RN’nin hakim olduğu AP’deki Kimlik ve Demokrasi (ID) grubundan ihraç edilen Almanya için Alternatif lideri Alice Weidel de geçen hafta FT’ye verdiği demeçte, potansiyel olarak ID’nin kalıntılarına dayanan bir grup kurma arayışında olduğunu söylemişti.

Rusya meselesi, bir yanda Vatanseverler ve AfD, diğer yanda ise ECR arasındaki ana ayrım çizgisi.

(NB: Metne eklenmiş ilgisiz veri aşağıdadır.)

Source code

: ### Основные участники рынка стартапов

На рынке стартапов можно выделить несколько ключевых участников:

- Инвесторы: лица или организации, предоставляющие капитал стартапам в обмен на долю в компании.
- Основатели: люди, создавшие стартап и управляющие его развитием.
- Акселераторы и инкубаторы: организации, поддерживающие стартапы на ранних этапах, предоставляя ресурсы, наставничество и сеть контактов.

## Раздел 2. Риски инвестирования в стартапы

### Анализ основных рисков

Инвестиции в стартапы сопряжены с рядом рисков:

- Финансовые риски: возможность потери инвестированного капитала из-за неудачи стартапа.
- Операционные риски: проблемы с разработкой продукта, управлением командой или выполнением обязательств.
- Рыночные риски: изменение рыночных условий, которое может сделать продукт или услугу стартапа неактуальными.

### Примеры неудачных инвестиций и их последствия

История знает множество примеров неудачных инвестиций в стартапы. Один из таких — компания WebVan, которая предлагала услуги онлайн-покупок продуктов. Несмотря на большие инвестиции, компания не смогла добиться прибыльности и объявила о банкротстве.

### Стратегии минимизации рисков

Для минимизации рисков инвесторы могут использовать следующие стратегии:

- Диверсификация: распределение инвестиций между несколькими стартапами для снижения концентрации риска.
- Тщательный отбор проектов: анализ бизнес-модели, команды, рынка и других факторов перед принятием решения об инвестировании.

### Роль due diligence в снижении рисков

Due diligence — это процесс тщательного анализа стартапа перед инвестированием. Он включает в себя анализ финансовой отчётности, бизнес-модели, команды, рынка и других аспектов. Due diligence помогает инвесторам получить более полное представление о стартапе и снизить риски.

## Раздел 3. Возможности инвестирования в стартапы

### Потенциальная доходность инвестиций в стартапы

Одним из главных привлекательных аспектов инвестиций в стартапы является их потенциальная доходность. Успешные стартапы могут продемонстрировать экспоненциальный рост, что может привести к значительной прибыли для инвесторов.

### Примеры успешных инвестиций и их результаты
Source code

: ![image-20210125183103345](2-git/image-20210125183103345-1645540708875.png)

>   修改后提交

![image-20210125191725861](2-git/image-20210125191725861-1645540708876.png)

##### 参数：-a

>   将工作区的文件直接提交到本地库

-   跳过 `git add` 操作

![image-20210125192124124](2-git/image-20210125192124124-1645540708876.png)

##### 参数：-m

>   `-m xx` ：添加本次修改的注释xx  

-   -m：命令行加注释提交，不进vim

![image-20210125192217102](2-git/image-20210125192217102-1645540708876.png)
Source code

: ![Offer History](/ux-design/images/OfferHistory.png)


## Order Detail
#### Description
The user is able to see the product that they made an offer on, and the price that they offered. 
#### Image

Meloni Ukrayna’nın güçlü bir savunucusuyken Orbán, Le Pen ve Weidel geleneksel olarak daha diplomasi yanlısı görüşlere sahip.

Macar liderin Pazartesi günü Kiev’e yaptığı sürpriz ziyaretin hemen ardından cuma günü Rusya Devlet Başkanı Vladimir Putin ile bir araya gelmesi bekleniyor.

Rusya RN’yi kutladı, Le Pen “provokasyon” dedi

Çarşamba günü Rusya Dışişleri Bakanlığı sosyal medyada, Le Pen’in ilk tur zaferini kutladığı bir fotoğrafın yer aldığı, RN için bir tebrik mesajı gibi görünen bir mesaj yayınladı. Mesajda, “Fransa halkı, ulusal çıkarlarına hizmet eden ve Washington ile Brüksel’in diktasından kopan egemen bir dış politika arayışında,” denildi.

Uzun süredir Rusya yanlısı olduğu yönündeki eleştirilere karşı koymaya çalışan Le Pen, perşembe günü TF1 haber kanalında söz konusu paylaşımı eleştirdi.

“Rusya’nın Fransa’ya yönelik provokasyonlarından kesinlikle kendimi sorumlu hissetmiyorum” diyen Le Pen, bunun “bir tür [içişlerine] müdahale” olduğunu da sözlerine ekledi.

PiS, tercihini Meloni’den yana yaptı

Öte yandan Polonya’nın eski iktidar partisi Hukuk ve Adalet (PiS), Orbán’ın yeni Avrupa için Vatanseverler grubuna katılma teklifini geri çevirerek, ECR’de kalma teklifini kabul etmeye karar verdiler.

ECR, 20 PiS milletvekilinin grupta kalmaması halinde üçüncü sıradaki yerini liberal Renew’e kaptıracaktı.

Hükümet yanlısı haftalık Mandiner dergisi, grubun kararını, “PiS politikacıları şu anda sağcı bir dönüşten korkuyorlar ve eski AB gruplarında kalıyorlar,” şeklinde yorumladı.

RTL ise iki ülkenin tarihi dostluğuna ilişkin ünlü Polonya-Macaristan atasözüne atıfta bulunarak, “Polonyalılar ve Macarlar kardeş olabilir ama Polonyalı muhafazakârlar Orbán’la aynı fikirde değil,” dedi.

PiS’ten Kosma Złotowski Polonya Basın Ajansına yaptığı açıklamada kendisinin ECR eş sekreteri, Joachim Brudziński’nin de parti eş lideri olarak atandığını söyledi. ECR genel sekreterliği görevi de bir PiS milletvekiline verilecek.